Directive - Please rewrite every line of the listing below as a numbered list, leaving out any blank lines.

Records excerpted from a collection
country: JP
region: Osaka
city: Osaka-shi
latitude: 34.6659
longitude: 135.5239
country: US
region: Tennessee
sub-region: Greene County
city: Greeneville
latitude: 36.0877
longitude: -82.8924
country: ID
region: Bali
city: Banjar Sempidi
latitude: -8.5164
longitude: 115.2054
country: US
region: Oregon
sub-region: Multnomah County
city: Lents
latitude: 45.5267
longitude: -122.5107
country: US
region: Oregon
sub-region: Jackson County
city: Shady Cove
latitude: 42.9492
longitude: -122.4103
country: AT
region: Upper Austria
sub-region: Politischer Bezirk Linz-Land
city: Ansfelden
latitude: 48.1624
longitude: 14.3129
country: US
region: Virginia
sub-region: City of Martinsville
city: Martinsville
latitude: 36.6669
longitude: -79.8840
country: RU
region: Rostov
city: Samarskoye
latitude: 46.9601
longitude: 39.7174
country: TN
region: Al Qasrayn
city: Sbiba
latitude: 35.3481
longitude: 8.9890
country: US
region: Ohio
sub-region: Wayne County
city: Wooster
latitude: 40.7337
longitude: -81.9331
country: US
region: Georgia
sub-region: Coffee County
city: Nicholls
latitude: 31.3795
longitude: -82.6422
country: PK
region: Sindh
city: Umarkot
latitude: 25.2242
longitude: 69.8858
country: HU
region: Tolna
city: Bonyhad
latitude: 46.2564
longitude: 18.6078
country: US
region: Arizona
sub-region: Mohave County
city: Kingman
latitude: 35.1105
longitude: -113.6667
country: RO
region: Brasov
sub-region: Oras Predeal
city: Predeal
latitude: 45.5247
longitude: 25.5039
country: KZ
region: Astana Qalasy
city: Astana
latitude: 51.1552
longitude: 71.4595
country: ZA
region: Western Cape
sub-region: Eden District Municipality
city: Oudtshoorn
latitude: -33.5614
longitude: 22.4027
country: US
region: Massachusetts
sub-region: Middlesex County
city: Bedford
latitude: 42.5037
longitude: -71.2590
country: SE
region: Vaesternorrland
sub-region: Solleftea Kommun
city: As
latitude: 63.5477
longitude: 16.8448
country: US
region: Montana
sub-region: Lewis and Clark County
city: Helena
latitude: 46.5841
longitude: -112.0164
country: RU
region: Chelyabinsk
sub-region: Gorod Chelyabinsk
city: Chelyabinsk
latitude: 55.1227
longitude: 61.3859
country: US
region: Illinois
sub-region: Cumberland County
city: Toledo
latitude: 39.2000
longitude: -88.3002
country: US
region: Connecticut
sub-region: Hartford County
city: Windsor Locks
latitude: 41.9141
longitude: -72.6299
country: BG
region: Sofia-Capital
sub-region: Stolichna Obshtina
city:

Correct output -
1. country: JP
2. region: Osaka
3. city: Osaka-shi
4. latitude: 34.6659
5. longitude: 135.5239
6. country: US
7. region: Tennessee
8. sub-region: Greene County
9. city: Greeneville
10. latitude: 36.0877
11. longitude: -82.8924
12. country: ID
13. region: Bali
14. city: Banjar Sempidi
15. latitude: -8.5164
16. longitude: 115.2054
17. country: US
18. region: Oregon
19. sub-region: Multnomah County
20. city: Lents
21. latitude: 45.5267
22. longitude: -122.5107
23. country: US
24. region: Oregon
25. sub-region: Jackson County
26. city: Shady Cove
27. latitude: 42.9492
28. longitude: -122.4103
29. country: AT
30. region: Upper Austria
31. sub-region: Politischer Bezirk Linz-Land
32. city: Ansfelden
33. latitude: 48.1624
34. longitude: 14.3129
35. country: US
36. region: Virginia
37. sub-region: City of Martinsville
38. city: Martinsville
39. latitude: 36.6669
40. longitude: -79.8840
41. country: RU
42. region: Rostov
43. city: Samarskoye
44. latitude: 46.9601
45. longitude: 39.7174
46. country: TN
47. region: Al Qasrayn
48. city: Sbiba
49. latitude: 35.3481
50. longitude: 8.9890
51. country: US
52. region: Ohio
53. sub-region: Wayne County
54. city: Wooster
55. latitude: 40.7337
56. longitude: -81.9331
57. country: US
58. region: Georgia
59. sub-region: Coffee County
60. city: Nicholls
61. latitude: 31.3795
62. longitude: -82.6422
63. country: PK
64. region: Sindh
65. city: Umarkot
66. latitude: 25.2242
67. longitude: 69.8858
68. country: HU
69. region: Tolna
70. city: Bonyhad
71. latitude: 46.2564
72. longitude: 18.6078
73. country: US
74. region: Arizona
75. sub-region: Mohave County
76. city: Kingman
77. latitude: 35.1105
78. longitude: -113.6667
79. country: RO
80. region: Brasov
81. sub-region: Oras Predeal
82. city: Predeal
83. latitude: 45.5247
84. longitude: 25.5039
85. country: KZ
86. region: Astana Qalasy
87. city: Astana
88. latitude: 51.1552
89. longitude: 71.4595
90. country: ZA
91. region: Western Cape
92. sub-region: Eden District Municipality
93. city: Oudtshoorn
94. latitude: -33.5614
95. longitude: 22.4027
96. country: US
97. region: Massachusetts
98. sub-region: Middlesex County
99. city: Bedford
100. latitude: 42.5037
101. longitude: -71.2590
102. country: SE
103. region: Vaesternorrland
104. sub-region: Solleftea Kommun
105. city: As
106. latitude: 63.5477
107. longitude: 16.8448
108. country: US
109. region: Montana
110. sub-region: Lewis and Clark County
111. city: Helena
112. latitude: 46.5841
113. longitude: -112.0164
114. country: RU
115. region: Chelyabinsk
116. sub-region: Gorod Chelyabinsk
117. city: Chelyabinsk
118. latitude: 55.1227
119. longitude: 61.3859
120. country: US
121. region: Illinois
122. sub-region: Cumberland County
123. city: Toledo
124. latitude: 39.2000
125. longitude: -88.3002
126. country: US
127. region: Connecticut
128. sub-region: Hartford County
129. city: Windsor Locks
130. latitude: 41.9141
131. longitude: -72.6299
132. country: BG
133. region: Sofia-Capital
134. sub-region: Stolichna Obshtina
135. city:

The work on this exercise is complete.